Print every entry below exactly, leaving out the pictures.

Saved data entries:
------------------------

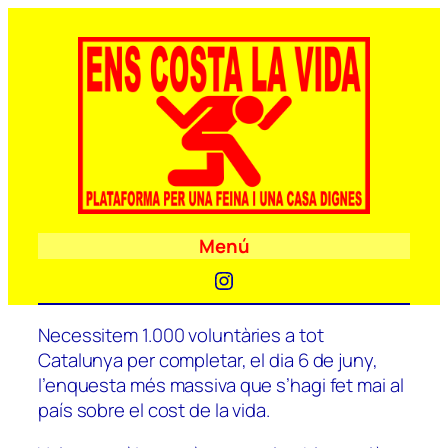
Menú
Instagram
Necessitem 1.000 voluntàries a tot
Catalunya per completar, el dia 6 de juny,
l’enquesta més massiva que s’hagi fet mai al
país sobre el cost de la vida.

------------------------

Answer for the task:
Menú
Instagram
Necessitem 1.000 voluntàries a tot
Catalunya per completar, el dia 6 de juny,
l’enquesta més massiva que s’hagi fet mai al
país sobre el cost de la vida.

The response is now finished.